How to Succeed at Your First Professional Job
You’ve finally earned that shiny new—and expensive—college degree. All of this wonderful knowledge wants to surge into action at a real job. Do you understand the incredible changes and challenges you’ll face?
The First 17 to 20 Years
Since the age of five, you have spent most of your waking hours in one classroom or another. As your elementary, high school and college career progressed, you may have believed that you have learned to face pressure and deadlines.
In the classroom, you probably have learned to successfully manage the pressures and requirements of academia. As you got older, you had term and research papers to write and, of course, mid-term and final exams to ace.
However, even with an extensive research project, you typically received the assignment in September with a deadline two to three months into the future. Professional work deadlines are usually much shorter and pressure-packed. This is but one example of the dramatic changes you need to understand, accept and master.
The comfort of the classroom is over. You may have had one or several part-time jobs during your classroom career. However, in most cases, they have done little to prepare you for the requirements of a professional job.
First Job Challenges
You’ll notice one major change immediately. This “feature” typically appears to be a series of challenges, but all focus on one primary difference between the classroom and the workplace.
When you were in the classroom, your performance affected only you—for better or worse. Your achievement did not affect your classmates, your university, your professor, or anyone else, except your parents if they were writing the tuition checks. In the workplace, your performance affects your team, department, boss, and the company as a whole. Hence, your work will be scrutinized much more closely than when you were in the classroom.
Unlike professors who rarely care whether you attend class or make “A” or “D” on an exam and generally allow you to decide what type of student you will be, your behavior in the workplace, particularly as a first-time employee, will be evaluated daily and closely.
You are now one link in a valuable corporate chain. The weakness of even one link can cause this necessary chain to break. Until you prove yourself to be a strong new link, your supervisors, co-workers and senior management will monitor your performance closely.
Get as comfortable as possible with being watched so closely, by multiple people and throughout the work day. Like someone watching over your shoulder, this challenge may be quite unsettling at first. However, if you simply accept this reality, understand why it happens and learn to ignore the Big Brother aspect of your peers and bosses, you’ll be able to reduce it to “background noise.”
How to Succeed at Your First Real Job
Like all good tips, these suggestions should work for most members of the workforce. These tips also work when you change jobs and face new employers, job duties and corporate cultures.
- Be on time (or a bit early) for work and during lunch hours and breaks.
- Dress correctly without over- or under-dressing for your workplace.

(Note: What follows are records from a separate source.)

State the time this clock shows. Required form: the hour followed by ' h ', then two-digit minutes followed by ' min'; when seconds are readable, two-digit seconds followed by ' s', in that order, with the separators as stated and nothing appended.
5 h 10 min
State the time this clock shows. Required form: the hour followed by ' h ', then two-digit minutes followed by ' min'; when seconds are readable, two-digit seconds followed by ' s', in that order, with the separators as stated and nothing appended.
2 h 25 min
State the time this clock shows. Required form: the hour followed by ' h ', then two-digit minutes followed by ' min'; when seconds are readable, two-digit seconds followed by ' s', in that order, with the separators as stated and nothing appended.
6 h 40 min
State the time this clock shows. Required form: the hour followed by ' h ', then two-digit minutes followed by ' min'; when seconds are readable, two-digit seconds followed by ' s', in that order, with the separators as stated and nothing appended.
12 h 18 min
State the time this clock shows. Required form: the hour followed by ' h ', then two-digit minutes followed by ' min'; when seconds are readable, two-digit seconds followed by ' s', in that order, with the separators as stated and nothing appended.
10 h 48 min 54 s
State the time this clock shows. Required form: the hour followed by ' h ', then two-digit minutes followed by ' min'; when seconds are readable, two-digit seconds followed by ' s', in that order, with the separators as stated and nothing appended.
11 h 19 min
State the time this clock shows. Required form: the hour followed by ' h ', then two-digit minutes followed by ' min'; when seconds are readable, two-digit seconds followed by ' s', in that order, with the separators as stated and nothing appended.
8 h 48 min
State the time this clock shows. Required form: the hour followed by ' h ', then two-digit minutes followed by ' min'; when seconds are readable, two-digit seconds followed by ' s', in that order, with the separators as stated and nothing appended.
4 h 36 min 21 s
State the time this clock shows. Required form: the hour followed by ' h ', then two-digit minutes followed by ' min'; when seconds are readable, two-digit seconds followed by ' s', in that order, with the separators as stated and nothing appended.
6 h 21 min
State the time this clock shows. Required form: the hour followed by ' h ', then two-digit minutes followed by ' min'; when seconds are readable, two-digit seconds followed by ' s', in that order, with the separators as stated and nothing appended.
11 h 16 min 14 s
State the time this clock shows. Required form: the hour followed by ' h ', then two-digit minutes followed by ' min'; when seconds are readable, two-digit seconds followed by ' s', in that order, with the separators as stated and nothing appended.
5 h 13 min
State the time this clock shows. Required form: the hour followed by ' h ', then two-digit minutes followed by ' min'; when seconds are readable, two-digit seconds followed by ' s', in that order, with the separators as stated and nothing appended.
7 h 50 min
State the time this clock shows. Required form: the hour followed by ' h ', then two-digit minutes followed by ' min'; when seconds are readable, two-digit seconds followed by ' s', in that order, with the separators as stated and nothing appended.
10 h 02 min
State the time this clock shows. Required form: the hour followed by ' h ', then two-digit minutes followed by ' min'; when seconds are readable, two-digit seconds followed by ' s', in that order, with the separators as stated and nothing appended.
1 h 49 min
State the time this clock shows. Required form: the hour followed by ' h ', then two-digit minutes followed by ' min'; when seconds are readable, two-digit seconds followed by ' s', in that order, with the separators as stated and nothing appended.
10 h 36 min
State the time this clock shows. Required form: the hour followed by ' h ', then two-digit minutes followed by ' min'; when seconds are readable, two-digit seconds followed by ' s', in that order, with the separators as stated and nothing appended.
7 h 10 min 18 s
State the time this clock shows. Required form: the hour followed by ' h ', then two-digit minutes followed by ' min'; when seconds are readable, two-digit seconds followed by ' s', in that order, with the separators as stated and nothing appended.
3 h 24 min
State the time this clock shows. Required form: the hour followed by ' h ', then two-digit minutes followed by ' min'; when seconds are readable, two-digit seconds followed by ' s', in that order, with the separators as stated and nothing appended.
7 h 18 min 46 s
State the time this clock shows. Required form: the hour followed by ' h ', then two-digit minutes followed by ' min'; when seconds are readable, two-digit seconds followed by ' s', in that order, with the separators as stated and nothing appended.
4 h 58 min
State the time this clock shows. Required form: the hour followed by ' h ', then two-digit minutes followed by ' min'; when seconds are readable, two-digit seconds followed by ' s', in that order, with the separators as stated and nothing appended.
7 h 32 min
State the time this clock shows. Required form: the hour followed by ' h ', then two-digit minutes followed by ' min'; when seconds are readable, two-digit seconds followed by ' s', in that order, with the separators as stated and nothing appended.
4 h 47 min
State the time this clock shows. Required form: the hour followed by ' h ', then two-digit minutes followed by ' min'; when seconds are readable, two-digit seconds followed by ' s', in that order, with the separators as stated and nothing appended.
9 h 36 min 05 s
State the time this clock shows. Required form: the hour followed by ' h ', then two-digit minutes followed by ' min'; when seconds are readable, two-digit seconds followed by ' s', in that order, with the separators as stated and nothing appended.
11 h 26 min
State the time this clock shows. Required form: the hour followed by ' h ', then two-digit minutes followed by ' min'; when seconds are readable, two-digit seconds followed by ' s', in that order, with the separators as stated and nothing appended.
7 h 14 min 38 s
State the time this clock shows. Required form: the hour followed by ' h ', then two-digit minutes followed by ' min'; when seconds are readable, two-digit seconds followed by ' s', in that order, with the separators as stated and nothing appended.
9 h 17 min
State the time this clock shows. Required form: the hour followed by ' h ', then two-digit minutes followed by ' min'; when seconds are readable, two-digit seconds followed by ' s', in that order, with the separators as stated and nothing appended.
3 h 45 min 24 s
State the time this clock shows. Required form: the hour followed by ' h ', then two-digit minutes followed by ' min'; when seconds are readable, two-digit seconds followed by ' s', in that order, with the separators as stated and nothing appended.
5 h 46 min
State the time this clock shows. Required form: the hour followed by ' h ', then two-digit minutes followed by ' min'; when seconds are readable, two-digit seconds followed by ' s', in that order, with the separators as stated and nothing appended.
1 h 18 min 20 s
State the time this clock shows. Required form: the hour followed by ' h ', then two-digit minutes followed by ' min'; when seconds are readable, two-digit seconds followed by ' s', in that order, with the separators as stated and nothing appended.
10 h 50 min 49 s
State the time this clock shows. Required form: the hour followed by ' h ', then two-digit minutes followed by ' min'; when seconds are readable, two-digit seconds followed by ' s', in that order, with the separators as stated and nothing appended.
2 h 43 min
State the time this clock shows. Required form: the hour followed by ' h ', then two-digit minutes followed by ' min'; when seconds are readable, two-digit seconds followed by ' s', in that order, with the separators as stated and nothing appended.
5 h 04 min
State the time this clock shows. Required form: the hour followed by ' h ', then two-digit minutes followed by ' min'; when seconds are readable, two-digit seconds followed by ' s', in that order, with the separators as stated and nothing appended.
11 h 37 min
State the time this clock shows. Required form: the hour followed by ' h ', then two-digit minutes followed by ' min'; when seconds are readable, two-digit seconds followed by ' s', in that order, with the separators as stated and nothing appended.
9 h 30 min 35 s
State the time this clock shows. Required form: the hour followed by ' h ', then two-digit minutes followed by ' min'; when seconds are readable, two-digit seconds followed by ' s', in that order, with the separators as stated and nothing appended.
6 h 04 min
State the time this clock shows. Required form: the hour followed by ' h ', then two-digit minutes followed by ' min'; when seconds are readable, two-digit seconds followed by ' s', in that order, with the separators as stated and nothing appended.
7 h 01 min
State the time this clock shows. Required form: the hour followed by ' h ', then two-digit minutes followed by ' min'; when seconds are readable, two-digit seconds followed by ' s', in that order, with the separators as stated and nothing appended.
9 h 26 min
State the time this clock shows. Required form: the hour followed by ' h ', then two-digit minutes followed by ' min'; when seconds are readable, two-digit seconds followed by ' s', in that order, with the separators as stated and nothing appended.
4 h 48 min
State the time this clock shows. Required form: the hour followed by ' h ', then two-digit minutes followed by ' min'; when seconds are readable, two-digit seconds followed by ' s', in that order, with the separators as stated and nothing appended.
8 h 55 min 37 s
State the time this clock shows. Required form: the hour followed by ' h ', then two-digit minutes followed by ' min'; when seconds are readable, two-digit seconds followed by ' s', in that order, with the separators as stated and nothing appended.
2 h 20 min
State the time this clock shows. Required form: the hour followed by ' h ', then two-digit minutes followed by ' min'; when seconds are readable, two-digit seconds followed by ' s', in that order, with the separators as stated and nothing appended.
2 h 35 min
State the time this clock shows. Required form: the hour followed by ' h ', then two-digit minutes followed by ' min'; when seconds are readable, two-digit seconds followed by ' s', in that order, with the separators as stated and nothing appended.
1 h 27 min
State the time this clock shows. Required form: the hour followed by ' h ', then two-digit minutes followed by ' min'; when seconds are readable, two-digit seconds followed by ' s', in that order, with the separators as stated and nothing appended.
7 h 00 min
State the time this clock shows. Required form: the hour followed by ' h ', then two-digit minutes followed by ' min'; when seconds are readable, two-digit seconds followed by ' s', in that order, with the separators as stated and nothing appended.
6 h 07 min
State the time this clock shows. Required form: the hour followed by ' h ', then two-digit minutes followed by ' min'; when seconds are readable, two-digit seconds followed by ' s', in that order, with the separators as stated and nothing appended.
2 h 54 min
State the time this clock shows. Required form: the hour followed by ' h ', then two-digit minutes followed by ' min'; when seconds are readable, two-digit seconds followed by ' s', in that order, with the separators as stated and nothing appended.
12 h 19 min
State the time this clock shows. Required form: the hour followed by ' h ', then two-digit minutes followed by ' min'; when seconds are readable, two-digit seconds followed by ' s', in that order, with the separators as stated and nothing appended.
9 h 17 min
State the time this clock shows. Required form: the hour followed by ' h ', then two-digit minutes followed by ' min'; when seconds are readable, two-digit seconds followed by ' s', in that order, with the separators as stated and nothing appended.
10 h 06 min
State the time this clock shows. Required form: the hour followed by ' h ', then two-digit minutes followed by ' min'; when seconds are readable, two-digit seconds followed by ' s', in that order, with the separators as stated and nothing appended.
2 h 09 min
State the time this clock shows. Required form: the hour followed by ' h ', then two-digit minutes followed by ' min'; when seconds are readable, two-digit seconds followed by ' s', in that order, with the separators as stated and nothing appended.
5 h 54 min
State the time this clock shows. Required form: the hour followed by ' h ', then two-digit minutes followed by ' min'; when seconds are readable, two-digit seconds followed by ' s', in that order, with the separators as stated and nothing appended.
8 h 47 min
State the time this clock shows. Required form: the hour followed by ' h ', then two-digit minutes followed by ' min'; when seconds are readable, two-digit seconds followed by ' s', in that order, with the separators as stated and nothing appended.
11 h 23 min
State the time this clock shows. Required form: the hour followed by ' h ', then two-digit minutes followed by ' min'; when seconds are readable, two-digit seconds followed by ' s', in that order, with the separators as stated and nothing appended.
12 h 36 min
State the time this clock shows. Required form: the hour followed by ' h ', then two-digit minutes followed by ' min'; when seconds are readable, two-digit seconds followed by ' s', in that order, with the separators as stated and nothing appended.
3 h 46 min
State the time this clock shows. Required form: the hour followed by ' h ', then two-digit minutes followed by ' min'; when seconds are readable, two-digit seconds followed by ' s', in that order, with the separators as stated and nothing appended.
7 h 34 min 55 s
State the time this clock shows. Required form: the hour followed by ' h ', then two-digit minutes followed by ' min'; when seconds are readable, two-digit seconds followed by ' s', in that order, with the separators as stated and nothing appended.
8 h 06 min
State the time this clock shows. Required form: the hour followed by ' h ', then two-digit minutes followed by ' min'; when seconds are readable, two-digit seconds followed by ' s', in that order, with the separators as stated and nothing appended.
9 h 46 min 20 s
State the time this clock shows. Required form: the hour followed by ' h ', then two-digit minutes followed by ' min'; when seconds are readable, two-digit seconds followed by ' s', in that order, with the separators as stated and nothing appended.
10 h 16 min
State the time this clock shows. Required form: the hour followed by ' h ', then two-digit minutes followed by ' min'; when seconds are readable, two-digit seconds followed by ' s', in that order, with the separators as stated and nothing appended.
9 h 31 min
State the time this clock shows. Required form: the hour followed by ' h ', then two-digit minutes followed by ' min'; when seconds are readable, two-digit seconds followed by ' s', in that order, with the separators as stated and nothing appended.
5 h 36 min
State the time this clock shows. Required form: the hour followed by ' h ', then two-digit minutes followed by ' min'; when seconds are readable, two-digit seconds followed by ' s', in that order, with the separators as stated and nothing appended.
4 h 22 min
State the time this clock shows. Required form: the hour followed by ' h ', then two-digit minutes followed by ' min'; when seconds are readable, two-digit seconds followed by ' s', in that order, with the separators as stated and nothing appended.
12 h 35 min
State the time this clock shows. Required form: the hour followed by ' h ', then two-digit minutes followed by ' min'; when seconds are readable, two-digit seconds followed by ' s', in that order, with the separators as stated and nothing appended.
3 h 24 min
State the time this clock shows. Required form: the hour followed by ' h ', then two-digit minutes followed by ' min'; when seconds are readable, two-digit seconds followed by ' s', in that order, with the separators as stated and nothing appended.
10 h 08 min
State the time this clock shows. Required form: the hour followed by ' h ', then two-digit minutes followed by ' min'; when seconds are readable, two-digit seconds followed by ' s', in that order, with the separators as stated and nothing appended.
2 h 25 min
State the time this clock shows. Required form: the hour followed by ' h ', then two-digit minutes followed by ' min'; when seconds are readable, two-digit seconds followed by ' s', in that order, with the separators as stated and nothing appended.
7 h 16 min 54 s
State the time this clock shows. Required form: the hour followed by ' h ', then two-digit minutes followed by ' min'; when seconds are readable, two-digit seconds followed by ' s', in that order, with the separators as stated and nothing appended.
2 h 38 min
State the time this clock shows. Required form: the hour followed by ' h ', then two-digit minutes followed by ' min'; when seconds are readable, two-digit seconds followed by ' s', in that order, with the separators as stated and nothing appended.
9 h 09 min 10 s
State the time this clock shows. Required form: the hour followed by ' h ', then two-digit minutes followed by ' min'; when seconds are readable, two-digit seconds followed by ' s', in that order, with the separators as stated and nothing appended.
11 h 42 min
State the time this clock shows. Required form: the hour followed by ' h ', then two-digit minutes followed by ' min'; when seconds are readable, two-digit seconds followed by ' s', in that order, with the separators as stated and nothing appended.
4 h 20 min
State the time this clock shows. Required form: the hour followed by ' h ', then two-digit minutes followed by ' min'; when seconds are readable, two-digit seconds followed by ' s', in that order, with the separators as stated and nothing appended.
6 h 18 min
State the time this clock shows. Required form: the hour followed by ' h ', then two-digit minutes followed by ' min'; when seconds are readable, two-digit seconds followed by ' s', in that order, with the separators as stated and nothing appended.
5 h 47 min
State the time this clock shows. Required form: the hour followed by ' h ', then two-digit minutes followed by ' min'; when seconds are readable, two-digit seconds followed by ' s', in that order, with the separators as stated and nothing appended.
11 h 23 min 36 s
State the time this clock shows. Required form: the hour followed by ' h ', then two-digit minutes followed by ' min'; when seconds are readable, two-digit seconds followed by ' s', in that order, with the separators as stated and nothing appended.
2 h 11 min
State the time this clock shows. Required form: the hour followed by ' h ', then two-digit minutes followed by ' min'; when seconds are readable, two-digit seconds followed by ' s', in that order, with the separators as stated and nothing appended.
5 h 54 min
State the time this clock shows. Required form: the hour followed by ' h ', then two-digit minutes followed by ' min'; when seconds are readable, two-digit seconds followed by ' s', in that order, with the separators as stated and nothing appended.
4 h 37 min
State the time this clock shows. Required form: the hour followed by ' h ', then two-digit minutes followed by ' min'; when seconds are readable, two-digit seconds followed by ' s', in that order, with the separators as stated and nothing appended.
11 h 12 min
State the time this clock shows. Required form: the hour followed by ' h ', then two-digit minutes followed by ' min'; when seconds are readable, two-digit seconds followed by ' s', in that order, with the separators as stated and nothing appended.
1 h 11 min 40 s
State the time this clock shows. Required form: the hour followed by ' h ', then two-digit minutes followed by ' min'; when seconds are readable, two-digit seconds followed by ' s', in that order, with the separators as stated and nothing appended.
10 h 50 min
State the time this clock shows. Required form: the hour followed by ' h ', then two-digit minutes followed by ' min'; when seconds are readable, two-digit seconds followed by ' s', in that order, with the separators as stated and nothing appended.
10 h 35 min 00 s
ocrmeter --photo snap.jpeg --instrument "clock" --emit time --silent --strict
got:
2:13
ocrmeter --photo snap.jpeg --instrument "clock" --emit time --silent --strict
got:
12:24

- Watch and listen to everything happening around you to learn about the job, the company and its corporate culture. Close observation of all behaviors around you offers valuable insight of acceptable and unacceptable actions at your workplace. You’ll learn whether your new employer values creativity, outspoken or reserved employees, strict or lax procedures, tolerates late arrivals, etc.
- Avoid participating in gossip or whining at all costs. Even if you learn some valuable information from this “scuttlebutt,” neither comment thereon nor contribute to it.
- Be gracious to everyone, regardless of their position on the organization chart.
- Ask, ask, ask, then listen, listen, listen. Question everything that you don’t understand and listen closely to the correct answers.
- Treat all deadlines, major and minor, with respect and never miss one.
- Locate a mentor. Like learning about your employer’s corporate culture, this tip shares top billing on the list. An experienced internal mentor can take your career and place it on the fast track, as this person will take a personal and professional interest in you.
Learning about your new employer’s corporate culture is critical. As you observe how things get done, you’ll learn behavior rules that work in your company. You’ll also probably witness actions and behaviors that simply don’t work at your workplace.
You may witness some corporate culture rules that you dislike, i.e., everyone comes early and stays late, and some you like. The key is to understand your employer’s corporate culture so you can behave appropriately and perform effectively.
Treat your first job as the beginning of an exciting journey to success. Learn the rules as fast as possible. Adhere to these rules meticulously. Do your best every minute of every workday. You’ll become just as comfortable as you were in the classroom for so many years.